Paul Bunner has the right to say whatever stupid, idiotic, biased and outdated shit that he chooses to publicly. Just like the rest of us. However, someone with his recent and constant history of standing by toxic vitriol should be FAR from ANY official capacity to influence the power structure.
Though the Alberta conservatives earlier argue that many of these articles are quote decades old, that is hardly the reality of the situation. Since he published most of his articles starting in the mid to late 90’s, that puts the oldest of them at 25 to 30 years old.
If I cite Tommy Douglas (as the Alberta Conservatives did earlier) . . . he wrote his thesis in 1933. 87 years ago . . . otherwise known as decades ago.
But even aside from the semantics generated by the timeframes involved, people can change. If people are always to be held to their old set standards and their changes in tune always diminished, how can we hope to gain any momentum towards the changes we seek?
If the person started in the wrong place but is working towards bettering themselves, then that needs to be considered.
However, that is not the case. Though Paul Bunner started his controversial writing career 25 to 30 years ago, his most recent article of biased controversy was published in 2013. While that may seem like a century ago in both Trump and COVID years, it’s only 7 years ago.

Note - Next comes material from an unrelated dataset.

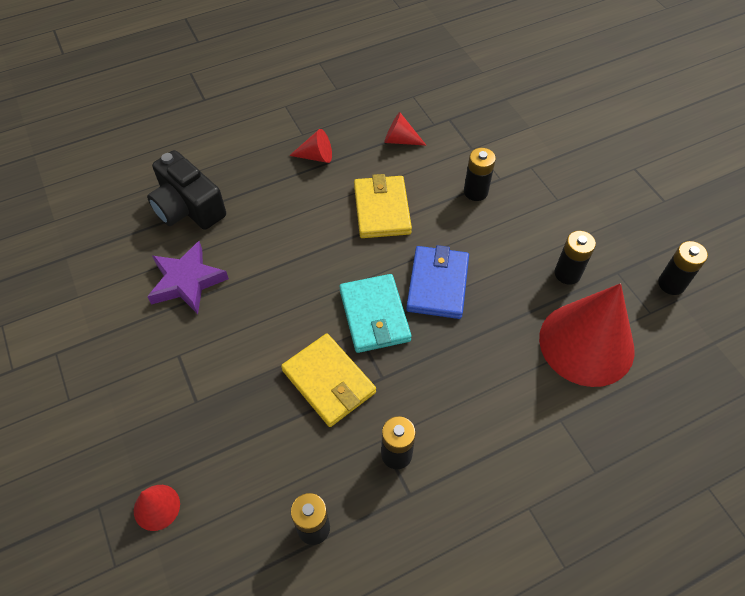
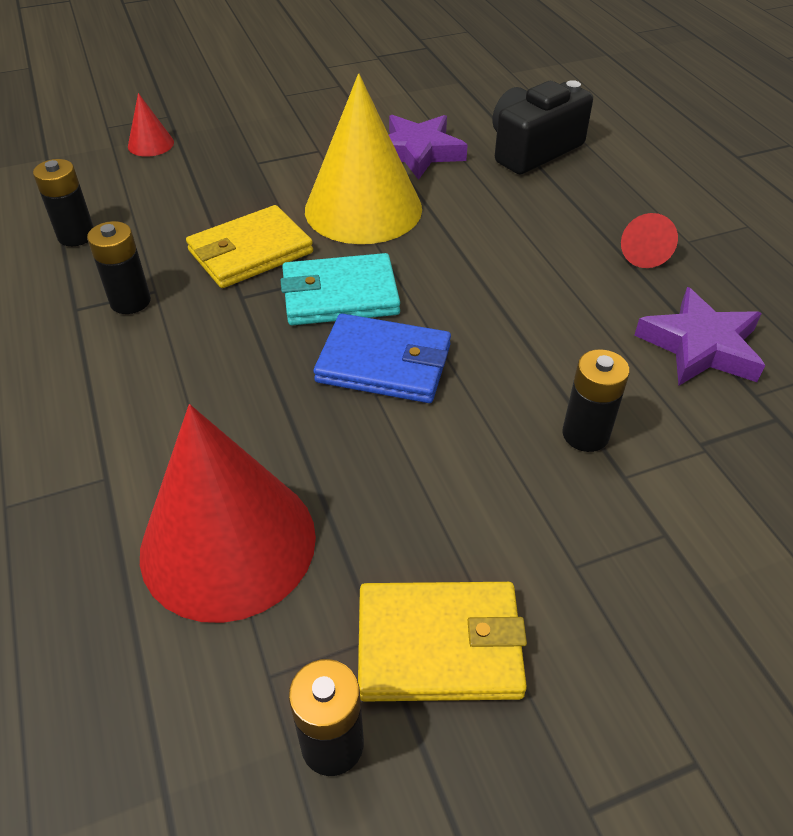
camera: 95 degrees right, 10 degrees down
(269, 312) = (363, 209): none -> yellow cone
(382, 209) = (537, 314): yellow wallet -> yellow wallet (439, 645)
(400, 140) = (700, 346): red cone -> purple star
(567, 273) = (384, 544): black battery -> none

7 years ago, this was his conclusion:
The dangers in this ought to be obvious and can hardly be overstated. Already, vast swathes of the public education system are uncritically regurgitating the genocide story as if it were fact, thereby adding to the legions of Canadian voters who will be suckers for future Phil Fontaines and Harold Cardinals and their never-ending demands for more tax dollars and greater political autonomy. It will slow any progress on integration, democratic reform and financial transparency on reserves and do nothing to reduce the terrible social pathologies afflicting Indians on and off the reserves. Worse, if future generations of young Aboriginal people are indoctrinated in the belief that Canada wilfully tried to annihilate their ancestors, some of them, at least, will be ripe recruits for radical segregationist movements, perhaps even violent insurgencies as imagined in Douglas Bland’s frighteningly plausible 2010 novel Uprising, about Aboriginal terrorism in near-future Canada.
The man should be nowhere near any levers of power. Certainly not if he is making his bread and butter off of the taxpayer’s dime.
The fact that the man has had such a lucrative career in Canadian Conservative politics says a lot about the Conservative party in itself. Really, a message between the lines that those aware of these things were already aware of. None the less, it’s never too late to be the bringer of positive change, Jason Kenny.
Don’t get me wrong . . . appeasing them Millenial (and now, Zoomer) snowflakes isn’t exactly high on the agenda of the Boomer dominated Conservative Party. None the less, we are the future. The current conservative base is . . . the future up to 2050.